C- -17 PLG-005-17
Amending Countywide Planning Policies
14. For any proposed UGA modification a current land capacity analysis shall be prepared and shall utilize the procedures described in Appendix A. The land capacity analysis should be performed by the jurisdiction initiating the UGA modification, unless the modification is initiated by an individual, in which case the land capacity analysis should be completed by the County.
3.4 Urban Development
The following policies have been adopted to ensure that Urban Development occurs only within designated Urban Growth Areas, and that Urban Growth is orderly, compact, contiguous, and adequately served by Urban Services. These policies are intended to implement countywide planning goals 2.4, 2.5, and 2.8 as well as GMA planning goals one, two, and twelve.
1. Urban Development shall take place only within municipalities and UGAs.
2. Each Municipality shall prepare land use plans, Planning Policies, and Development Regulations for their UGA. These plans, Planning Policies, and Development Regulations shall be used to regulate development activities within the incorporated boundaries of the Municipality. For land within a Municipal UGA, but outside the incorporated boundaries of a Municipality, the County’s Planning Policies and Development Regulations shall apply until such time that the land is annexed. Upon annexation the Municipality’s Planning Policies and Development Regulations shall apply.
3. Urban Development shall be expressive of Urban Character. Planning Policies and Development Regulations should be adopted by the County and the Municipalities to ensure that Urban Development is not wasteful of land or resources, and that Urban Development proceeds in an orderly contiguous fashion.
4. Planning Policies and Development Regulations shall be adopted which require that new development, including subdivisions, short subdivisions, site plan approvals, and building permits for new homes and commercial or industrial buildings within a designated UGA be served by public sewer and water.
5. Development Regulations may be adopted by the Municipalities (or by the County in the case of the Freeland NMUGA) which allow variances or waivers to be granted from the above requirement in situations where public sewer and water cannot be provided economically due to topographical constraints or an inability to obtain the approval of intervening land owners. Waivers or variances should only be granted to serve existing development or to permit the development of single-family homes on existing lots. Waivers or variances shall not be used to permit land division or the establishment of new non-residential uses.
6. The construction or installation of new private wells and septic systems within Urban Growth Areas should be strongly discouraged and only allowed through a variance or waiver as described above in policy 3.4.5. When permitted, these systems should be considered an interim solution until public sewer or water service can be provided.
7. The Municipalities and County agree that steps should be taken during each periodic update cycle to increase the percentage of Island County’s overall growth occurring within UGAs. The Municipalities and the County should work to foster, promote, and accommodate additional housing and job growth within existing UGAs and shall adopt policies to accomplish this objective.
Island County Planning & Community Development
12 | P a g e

--------

EXERCISE DESCRIPTION >> Take from the material above every line that includes the word "Urban".

SOLUTION TO THIS PROBLEM >>
3.4 Urban Development
The following policies have been adopted to ensure that Urban Development occurs only within designated Urban Growth Areas, and that Urban Growth is orderly, compact, contiguous, and adequately served by Urban Services. These policies are intended to implement countywide planning goals 2.4, 2.5, and 2.8 as well as GMA planning goals one, two, and twelve.
1. Urban Development shall take place only within municipalities and UGAs.
3. Urban Development shall be expressive of Urban Character. Planning Policies and Development Regulations should be adopted by the County and the Municipalities to ensure that Urban Development is not wasteful of land or resources, and that Urban Development proceeds in an orderly contiguous fashion.
6. The construction or installation of new private wells and septic systems within Urban Growth Areas should be strongly discouraged and only allowed through a variance or waiver as described above in policy 3.4.5. When permitted, these systems should be considered an interim solution until public sewer or water service can be provided.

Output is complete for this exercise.